What the task asks:
Please quote the forum thread about the Makita RTO700CX3 word for word, starting at "## JCJCJC (May" and ending at "honest reviews first.".

[[ Document section, beginning ]]

# All-singin' all-dancin' Makita RTO700CX3



## JCJCJC (May 15, 2012)

Just wondering if anybody has bought and used one of these new Makitas, which seem to offer all sorts of wonderful possibilities and things to play with?










I'm sorely tempted but I'd like to read honest reviews first.

JC


----------



## Phil P (Jul 25, 2010)

Hi John

So would I. They went on sale in the UK last month, but we aren't being allowed the CX3 kit, only the CX2 kit (same as the CX3, but without the offset base?). I've asked a couple of mak dealers around here, but they haven't even seen one yet. On the other hand if I'd like to order one..... I'm up near another less local dealer who has a massive wall of Makitas later in the week so I'll keep my eyes peeled

Regards

Phil


----------



## harrysin (Jan 15, 2007)

[[ Document section, end ]]
[[ Supplied information, beginning ]]

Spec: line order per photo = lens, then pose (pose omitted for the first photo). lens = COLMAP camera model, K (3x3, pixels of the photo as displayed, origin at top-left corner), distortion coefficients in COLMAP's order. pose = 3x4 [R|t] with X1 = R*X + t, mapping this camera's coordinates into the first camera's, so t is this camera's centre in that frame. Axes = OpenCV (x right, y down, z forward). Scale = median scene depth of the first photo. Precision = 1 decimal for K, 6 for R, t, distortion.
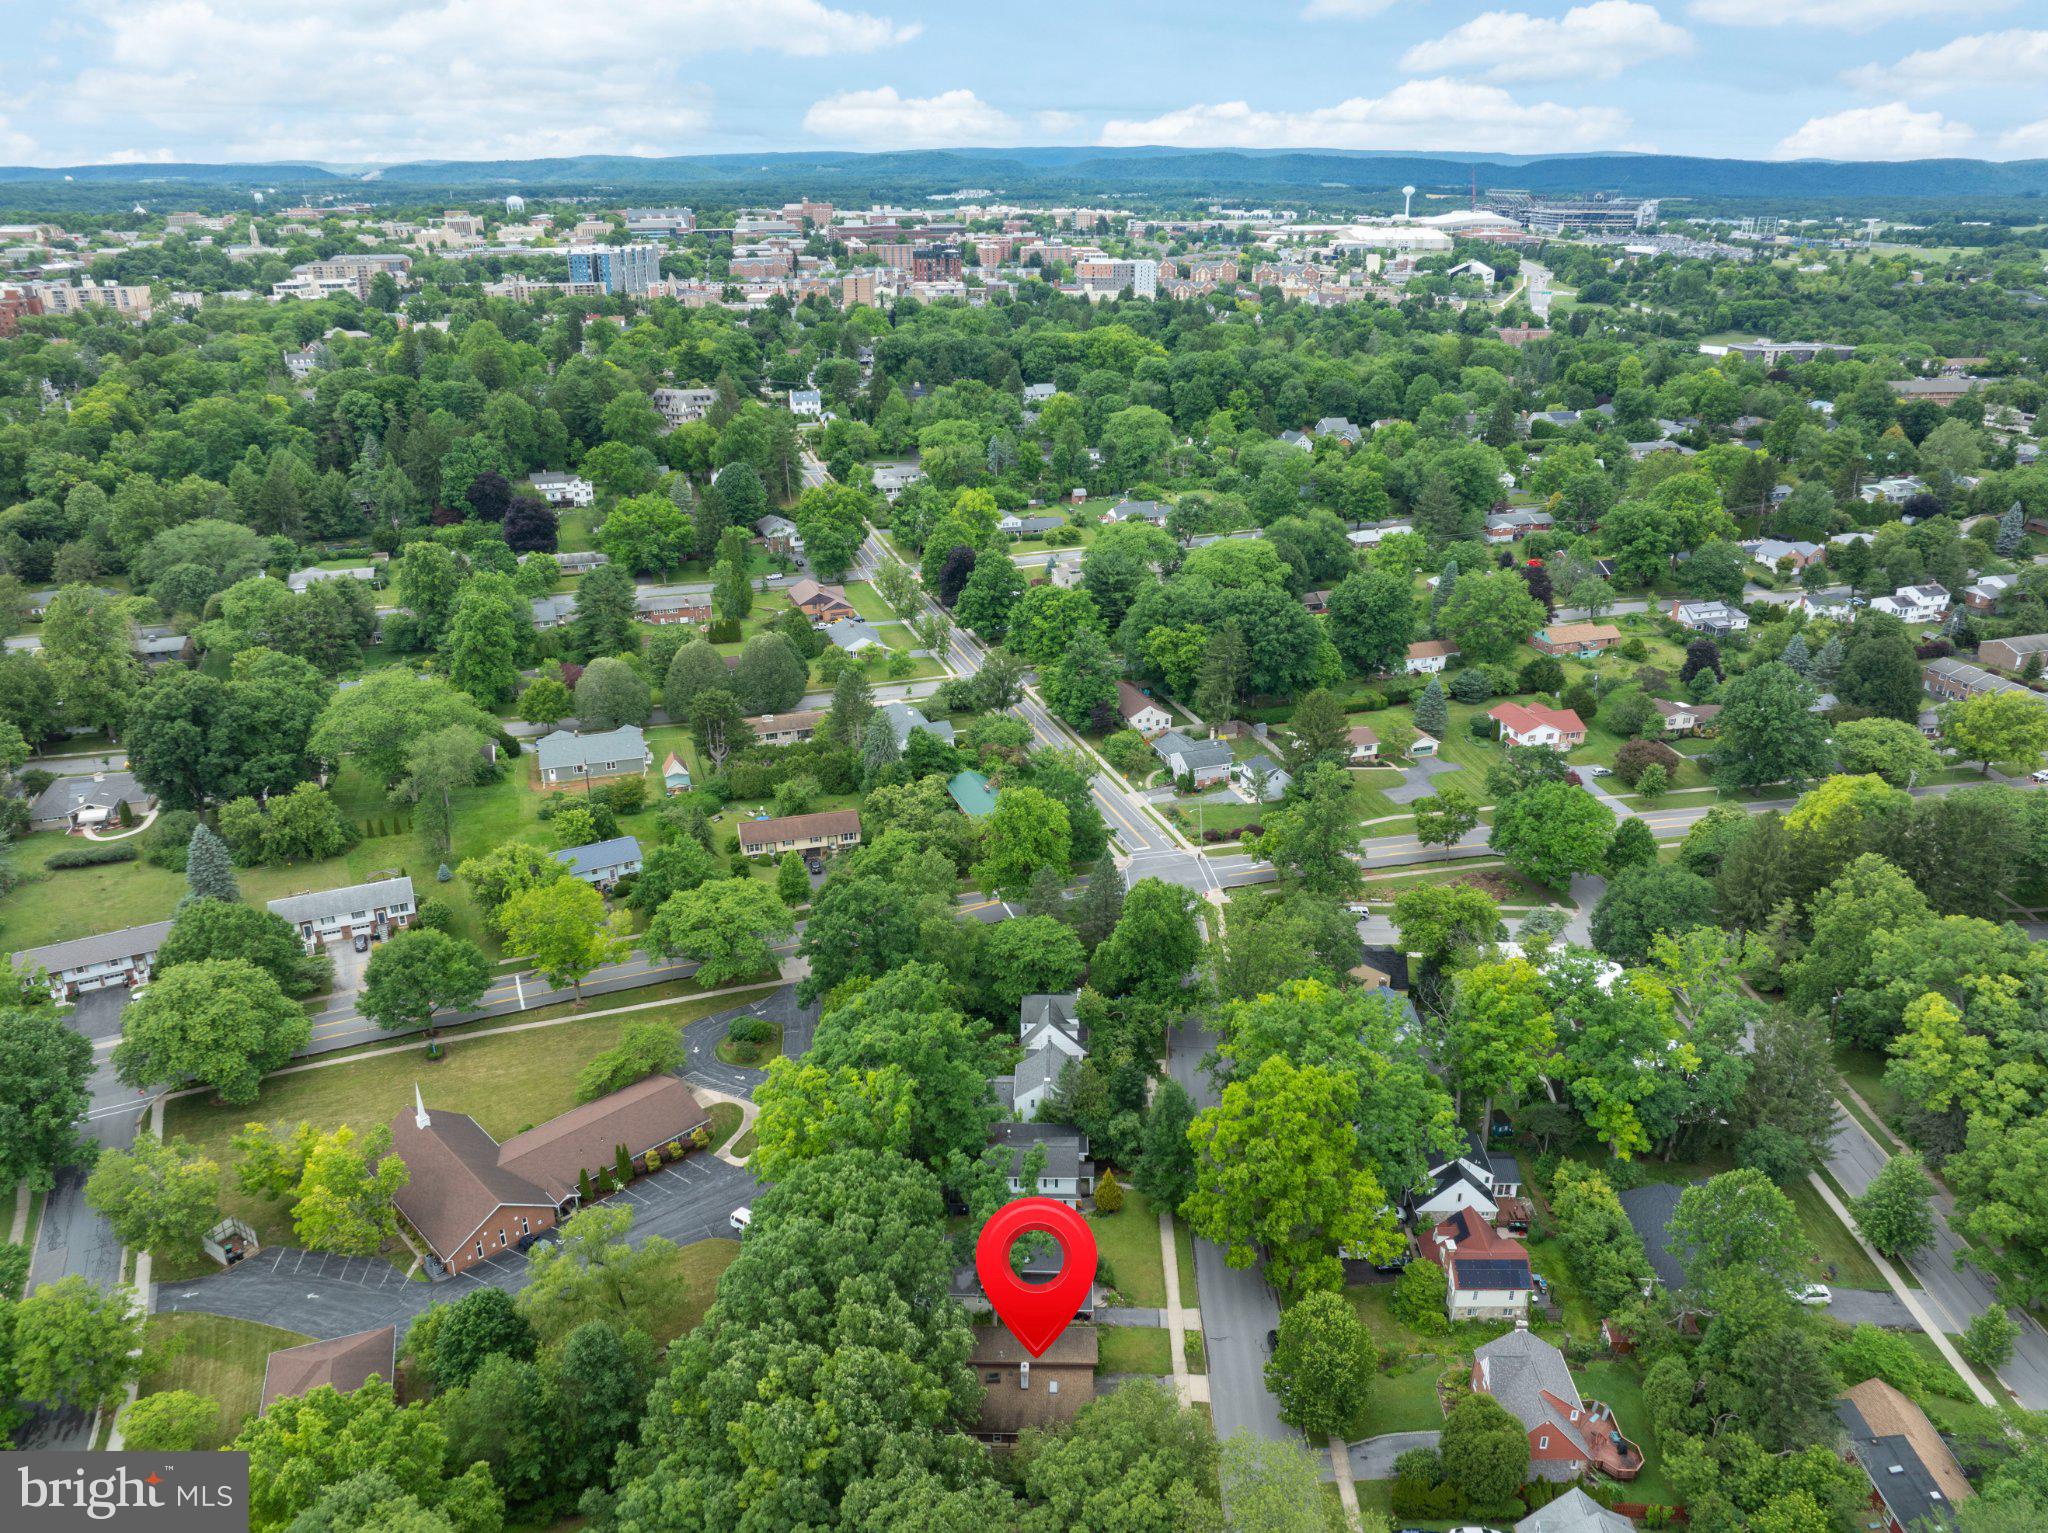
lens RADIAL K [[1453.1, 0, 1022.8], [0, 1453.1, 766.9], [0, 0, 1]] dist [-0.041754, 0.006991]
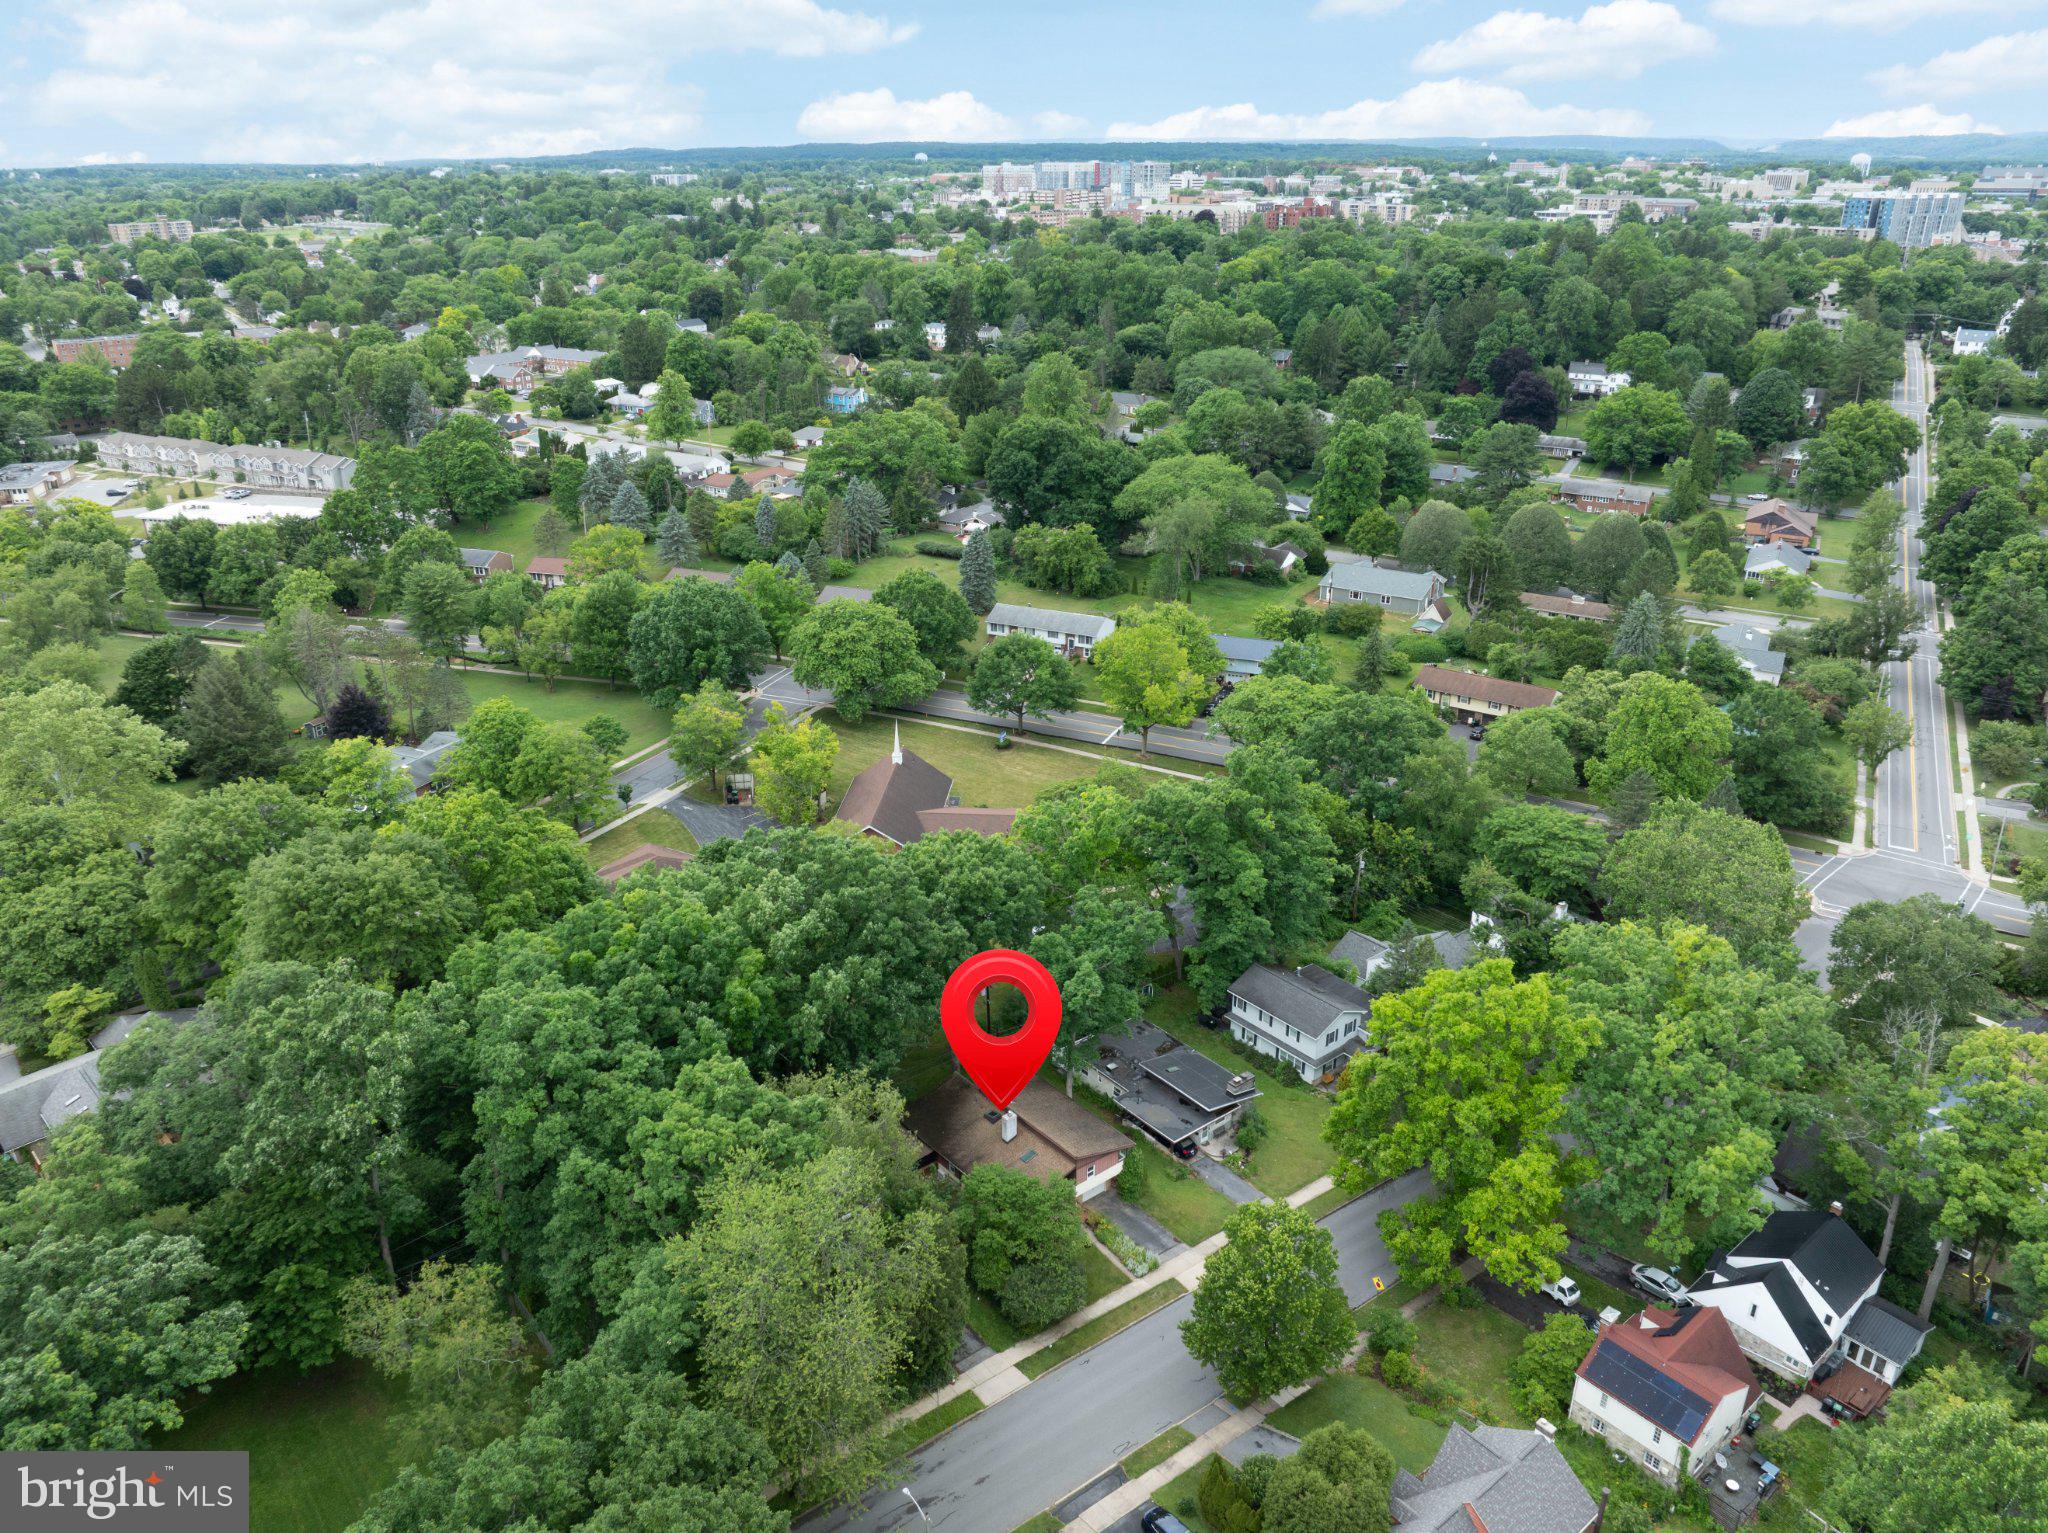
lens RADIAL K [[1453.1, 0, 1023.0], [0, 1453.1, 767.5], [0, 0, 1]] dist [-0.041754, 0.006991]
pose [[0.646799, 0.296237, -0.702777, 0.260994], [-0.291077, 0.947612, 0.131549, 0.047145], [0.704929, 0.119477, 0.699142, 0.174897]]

[[ Supplied information, end ]]

Your solution:
## JCJCJC (May 15, 2012)

Just wondering if anybody has bought and used one of these new Makitas, which seem to offer all sorts of wonderful possibilities and things to play with?










I'm sorely tempted but I'd like to read honest reviews first.